While Stauskas was Michigan’s unquestioned star, the Wolverines were aided in large part by the play of two freshmen, guard Derrick Walton Jr. and forward Zak Irvin. The two were irreplaceable parts of the 2014 squad who played with veteran poise and made a plethora of clutch shots and big plays in their debut campaigns.
“Both of them, they weren’t scared of the moment,” Stauskas said. “They always wanted more.”
On March 4, Michigan traveled to Champaign. While Illinois was a middling team in that year’s Big Ten, the Wolverines refused to look past them. This wasn’t just another conference game: this was a chance to clinch a Big Ten regular season title.
“I think we knew with the way we were playing that year we were going to win that game, but (Beilein) didn’t want us to take them lightly,” Stauskas said. “And the amount of focus and concentration that coach Beilein had, he was not gonna let us lose.”
Sure enough, the Wolverines blazed their way to a dominant win, clinching the Big Ten regular season title with an 84-53 victory. While the celebration was sweet, it was even sweeter when the team celebrated its title at Crisler Center following a win over Indiana later that week.
“That moment of accomplishment on your own court, to be the sole champion,” Beilein said. “Just think about how many times that’s happened. That hasn’t happened a lot. We won two of them and one of them was a three-way tie.”
And seven years later, the Wolverines added another Big Ten regular season title banner to the Crisler Center rafters as Beilein watched from the stands.
“It does mean a lot to win the regular season championship, because it means you withstood the test of time,” Beilein said. “Only the National Championship is a better gage for how good you are.”
While this year’s Michigan team has not finished writing its narrative, the 2014 team can see pieces of themselves in what they have accomplished to this point. Besides following suit by winning a regular season championship, the way the Wolverines of today play together reminds its former players of their own days on the court.

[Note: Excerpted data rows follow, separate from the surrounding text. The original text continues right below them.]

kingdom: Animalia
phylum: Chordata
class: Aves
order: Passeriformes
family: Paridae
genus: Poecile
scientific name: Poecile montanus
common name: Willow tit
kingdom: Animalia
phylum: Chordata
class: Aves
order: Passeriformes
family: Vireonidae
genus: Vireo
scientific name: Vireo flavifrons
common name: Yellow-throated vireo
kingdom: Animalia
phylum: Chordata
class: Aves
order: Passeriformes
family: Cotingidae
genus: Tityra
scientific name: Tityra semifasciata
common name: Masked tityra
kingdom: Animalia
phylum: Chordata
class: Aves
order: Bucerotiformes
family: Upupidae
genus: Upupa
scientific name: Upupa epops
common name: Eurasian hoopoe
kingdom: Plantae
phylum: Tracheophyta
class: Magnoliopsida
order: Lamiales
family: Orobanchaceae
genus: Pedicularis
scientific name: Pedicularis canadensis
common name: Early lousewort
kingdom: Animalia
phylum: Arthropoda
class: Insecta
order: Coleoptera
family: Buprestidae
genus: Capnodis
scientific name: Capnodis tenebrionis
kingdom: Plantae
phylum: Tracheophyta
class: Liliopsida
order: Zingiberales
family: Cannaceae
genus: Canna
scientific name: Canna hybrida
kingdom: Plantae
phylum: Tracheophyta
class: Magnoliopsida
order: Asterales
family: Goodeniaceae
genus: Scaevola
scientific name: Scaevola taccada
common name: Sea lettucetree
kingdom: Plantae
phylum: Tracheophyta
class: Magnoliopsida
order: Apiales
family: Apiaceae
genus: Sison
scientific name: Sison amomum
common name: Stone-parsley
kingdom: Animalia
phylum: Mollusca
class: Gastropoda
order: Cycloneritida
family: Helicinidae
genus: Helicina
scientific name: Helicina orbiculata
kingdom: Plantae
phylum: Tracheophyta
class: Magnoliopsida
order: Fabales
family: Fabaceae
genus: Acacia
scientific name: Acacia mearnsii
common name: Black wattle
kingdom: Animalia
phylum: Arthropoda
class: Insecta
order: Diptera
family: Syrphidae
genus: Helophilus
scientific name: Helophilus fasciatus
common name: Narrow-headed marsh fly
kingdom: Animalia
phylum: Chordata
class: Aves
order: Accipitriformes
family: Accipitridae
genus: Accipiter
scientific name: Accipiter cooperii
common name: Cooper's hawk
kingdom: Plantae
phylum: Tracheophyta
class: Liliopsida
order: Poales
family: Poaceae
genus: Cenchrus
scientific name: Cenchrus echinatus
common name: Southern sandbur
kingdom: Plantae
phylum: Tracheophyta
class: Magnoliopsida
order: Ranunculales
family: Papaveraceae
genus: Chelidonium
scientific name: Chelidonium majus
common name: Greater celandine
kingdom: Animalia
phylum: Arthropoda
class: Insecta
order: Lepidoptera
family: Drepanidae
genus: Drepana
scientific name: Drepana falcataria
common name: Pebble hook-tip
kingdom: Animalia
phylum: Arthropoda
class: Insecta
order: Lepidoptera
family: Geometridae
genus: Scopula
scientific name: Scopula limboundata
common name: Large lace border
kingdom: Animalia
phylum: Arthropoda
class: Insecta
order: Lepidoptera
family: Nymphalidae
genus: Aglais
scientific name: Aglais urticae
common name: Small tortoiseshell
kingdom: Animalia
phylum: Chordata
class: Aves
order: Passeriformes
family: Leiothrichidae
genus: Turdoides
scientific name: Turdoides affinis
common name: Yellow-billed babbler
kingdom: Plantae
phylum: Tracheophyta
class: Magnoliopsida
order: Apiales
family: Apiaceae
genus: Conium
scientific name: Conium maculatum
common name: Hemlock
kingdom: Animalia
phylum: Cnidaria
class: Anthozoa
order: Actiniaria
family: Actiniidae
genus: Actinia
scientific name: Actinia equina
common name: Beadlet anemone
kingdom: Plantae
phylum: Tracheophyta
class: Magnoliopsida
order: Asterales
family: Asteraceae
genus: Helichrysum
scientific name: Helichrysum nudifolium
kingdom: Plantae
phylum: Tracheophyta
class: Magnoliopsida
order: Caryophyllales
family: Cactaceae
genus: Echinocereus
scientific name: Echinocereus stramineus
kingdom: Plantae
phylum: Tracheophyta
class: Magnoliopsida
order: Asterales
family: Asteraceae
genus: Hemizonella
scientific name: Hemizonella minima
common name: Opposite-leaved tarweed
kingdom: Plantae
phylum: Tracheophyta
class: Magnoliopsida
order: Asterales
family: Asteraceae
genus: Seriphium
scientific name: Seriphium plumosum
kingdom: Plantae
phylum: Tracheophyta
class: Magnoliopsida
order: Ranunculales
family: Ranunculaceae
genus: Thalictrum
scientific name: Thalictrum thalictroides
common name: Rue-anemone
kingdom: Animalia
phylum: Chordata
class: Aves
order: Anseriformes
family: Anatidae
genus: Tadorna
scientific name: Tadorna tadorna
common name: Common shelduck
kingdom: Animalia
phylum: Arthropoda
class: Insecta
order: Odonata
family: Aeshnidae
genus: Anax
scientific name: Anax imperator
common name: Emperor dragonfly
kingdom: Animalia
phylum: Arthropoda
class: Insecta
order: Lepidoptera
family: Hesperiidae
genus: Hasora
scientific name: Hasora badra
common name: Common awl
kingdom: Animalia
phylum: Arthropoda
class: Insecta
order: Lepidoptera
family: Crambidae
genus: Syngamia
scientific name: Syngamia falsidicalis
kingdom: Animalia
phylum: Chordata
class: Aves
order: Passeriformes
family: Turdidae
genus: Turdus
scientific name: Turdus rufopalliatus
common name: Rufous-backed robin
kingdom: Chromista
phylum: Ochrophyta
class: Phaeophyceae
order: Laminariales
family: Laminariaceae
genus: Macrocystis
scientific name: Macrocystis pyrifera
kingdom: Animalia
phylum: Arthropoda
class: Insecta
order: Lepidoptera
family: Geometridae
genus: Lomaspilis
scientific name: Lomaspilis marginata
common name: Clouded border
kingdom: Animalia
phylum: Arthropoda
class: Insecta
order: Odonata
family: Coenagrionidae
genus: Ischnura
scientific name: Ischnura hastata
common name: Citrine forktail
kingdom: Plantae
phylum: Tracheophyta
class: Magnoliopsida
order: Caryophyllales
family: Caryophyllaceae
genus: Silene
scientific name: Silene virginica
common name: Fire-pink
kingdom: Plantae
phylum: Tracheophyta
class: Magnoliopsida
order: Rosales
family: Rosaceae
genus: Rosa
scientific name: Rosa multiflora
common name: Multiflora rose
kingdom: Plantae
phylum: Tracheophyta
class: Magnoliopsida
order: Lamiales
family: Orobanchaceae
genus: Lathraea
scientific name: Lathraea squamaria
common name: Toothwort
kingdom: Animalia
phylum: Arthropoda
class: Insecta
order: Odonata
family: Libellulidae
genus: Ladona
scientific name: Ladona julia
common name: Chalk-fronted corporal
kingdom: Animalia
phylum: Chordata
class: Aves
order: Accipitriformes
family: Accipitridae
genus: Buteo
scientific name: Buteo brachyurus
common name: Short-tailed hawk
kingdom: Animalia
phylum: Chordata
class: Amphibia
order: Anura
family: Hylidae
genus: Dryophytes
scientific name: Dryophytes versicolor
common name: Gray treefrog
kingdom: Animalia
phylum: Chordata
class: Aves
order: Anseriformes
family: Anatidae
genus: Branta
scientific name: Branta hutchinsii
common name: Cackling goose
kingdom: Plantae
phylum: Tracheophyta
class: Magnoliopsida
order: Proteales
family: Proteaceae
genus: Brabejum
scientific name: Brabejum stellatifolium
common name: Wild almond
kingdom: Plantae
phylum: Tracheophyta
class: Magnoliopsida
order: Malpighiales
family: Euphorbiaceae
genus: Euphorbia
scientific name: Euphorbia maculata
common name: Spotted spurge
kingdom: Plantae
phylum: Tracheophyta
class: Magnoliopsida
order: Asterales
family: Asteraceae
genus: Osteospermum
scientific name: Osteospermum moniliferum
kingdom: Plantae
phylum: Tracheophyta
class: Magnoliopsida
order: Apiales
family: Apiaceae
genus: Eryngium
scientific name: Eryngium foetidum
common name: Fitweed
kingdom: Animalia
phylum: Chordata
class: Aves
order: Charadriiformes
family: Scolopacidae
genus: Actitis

“The biggest parallel is that they look like they genuinely love playing together and playing for one another,” Albrecht said. “I think that’s part of the reason we were so successful. We were a really close-knit group, all really good friends, had fun going out on the court.
“Nobody cared who was scoring, making all the plays. At the end of the day we just wanted to win. And I think that’s something that this group does as well.”
This fall, Michigan will raise another Big Ten regular season banner to stand beside 2014’s. Whenever Stauskas returns to Ann Arbor, he reminds himself that the banner bearing his squad’s name is a sign that they left their mark. Now that this year’s squad has accomplished the same feat, he hopes it feels it, too.
“You’re a part of history,” Stauskas said. “You’ve left your mark on the school, and it’s a good feeling knowing whatever new players are stepping into that arena and are a part of that program, they’re gonna look up and see that part of history.”